The Hague-based appeals court says Dutch state is not obliged to take back children of the women who left the country for Syria to join Daesh group.
The Dutch state is not obliged to actively help repatriate the young children of women who left the Netherlands and joined Daesh in Syria, an appeals court in The Hague said on Friday, overturning an earlier ruling.
A lower court earlier this month had said the government must actively help repatriate 56 children living in poor conditions in camps in Syria.
All the children have Dutch nationality and are under 12 years old. Most are younger than six.
The government appealed the lower court ruling, citing national security and the risks it said Dutch officials would face by going into the camps to find the women and children.

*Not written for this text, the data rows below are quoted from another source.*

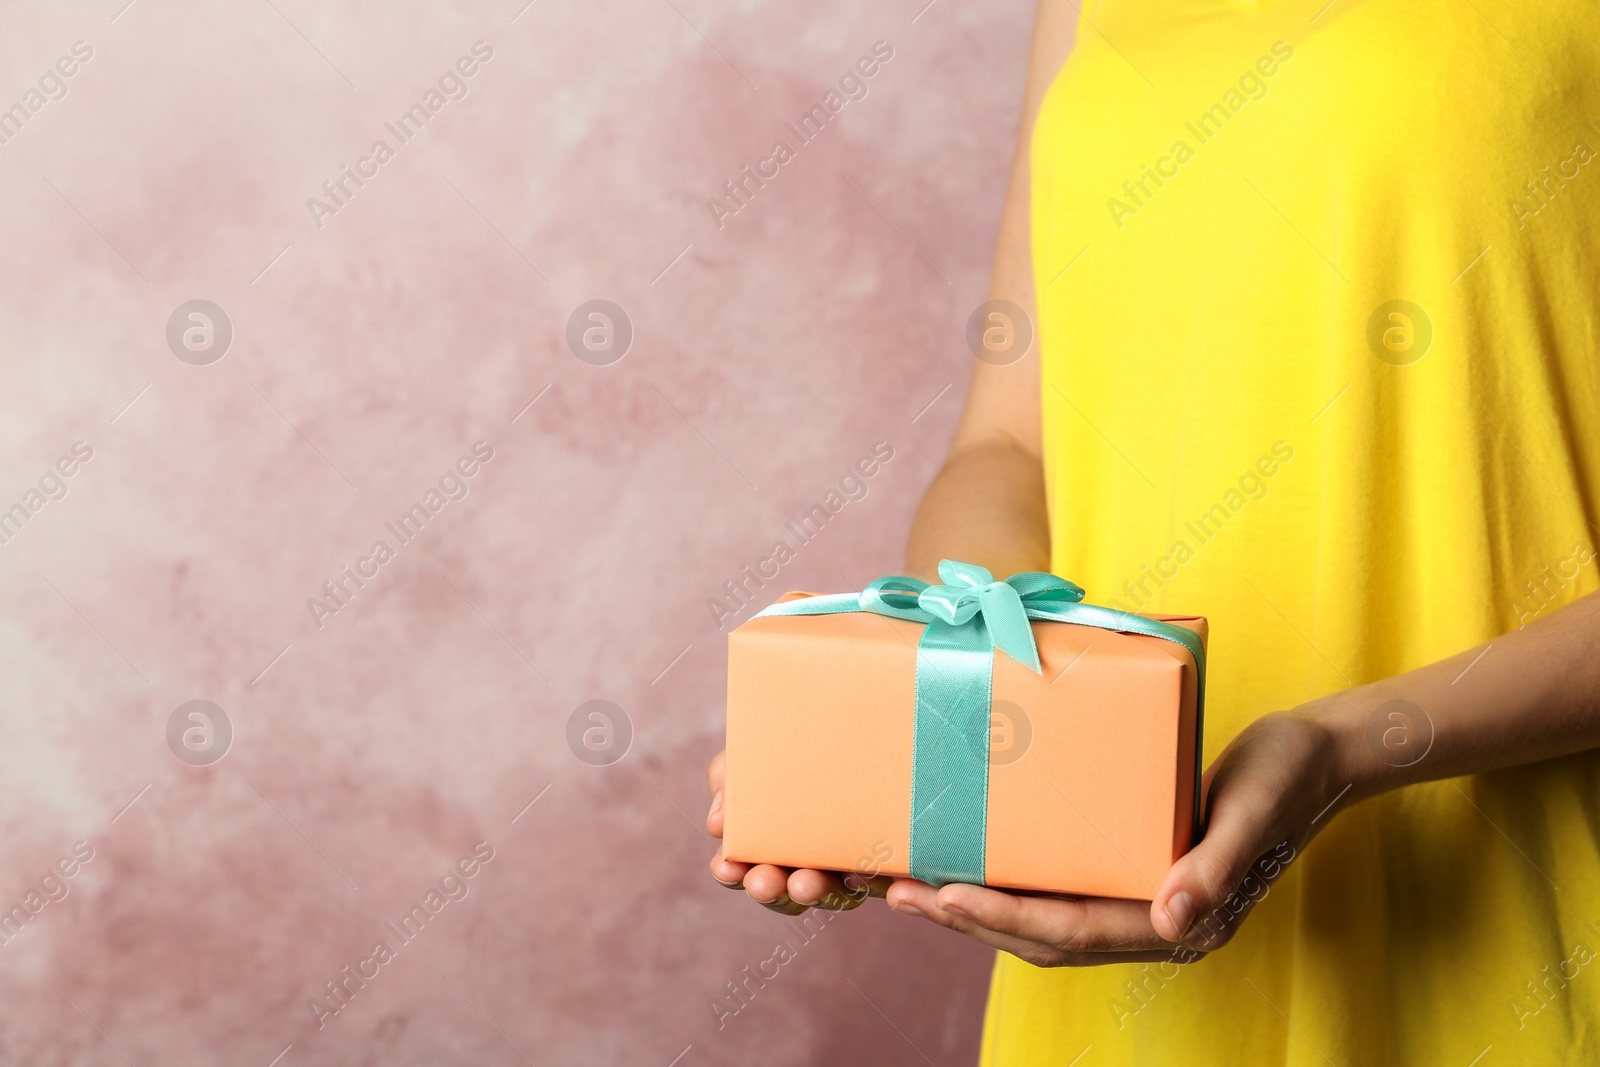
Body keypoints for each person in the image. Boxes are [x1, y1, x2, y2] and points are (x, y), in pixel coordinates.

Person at [708, 0, 1600, 1061]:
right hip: (1116, 956)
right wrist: (970, 711)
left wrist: (1346, 747)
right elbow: (1007, 448)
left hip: (1510, 928)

It said the ruling would negatively impact Dutch foreign policy and international cooperation.
Women, children suffer in Syria camps
The women and children concerned are living in very poor conditions which could rapidly deteriorate as winter arrives in the Al Hol camp in northeastern Syria, their lawyer Andre Seebregts told the court.

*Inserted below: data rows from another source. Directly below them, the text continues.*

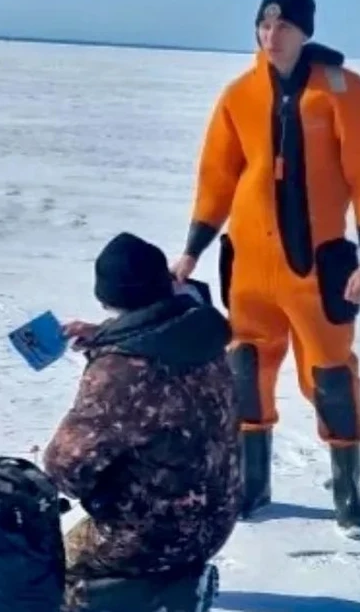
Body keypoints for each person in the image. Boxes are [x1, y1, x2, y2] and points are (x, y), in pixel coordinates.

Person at [169, 0, 360, 536]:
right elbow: (217, 178)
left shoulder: (343, 92)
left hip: (318, 269)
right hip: (248, 266)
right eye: (264, 26)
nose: (272, 36)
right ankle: (253, 485)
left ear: (304, 31)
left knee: (331, 377)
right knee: (246, 371)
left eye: (284, 26)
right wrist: (192, 249)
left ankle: (348, 493)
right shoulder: (239, 95)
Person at [42, 232, 240, 612]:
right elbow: (157, 337)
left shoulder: (121, 371)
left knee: (51, 572)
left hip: (157, 533)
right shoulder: (200, 330)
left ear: (107, 296)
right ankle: (174, 580)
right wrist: (107, 336)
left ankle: (168, 594)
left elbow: (65, 469)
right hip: (220, 512)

In total, around 68,000 defeated fighters of Daesh and their families are being held in the camp, according to the Red Cross. They are under the custody of SDF militants after they took the Daesh group's last enclave.
Government figures show that, as of October, some 55 Daesh militants still based in northern Syria had travelled there from the Netherlands.
There were also at least 90 children with Dutch parents or parents who had lived for a considerable time in the Netherlands.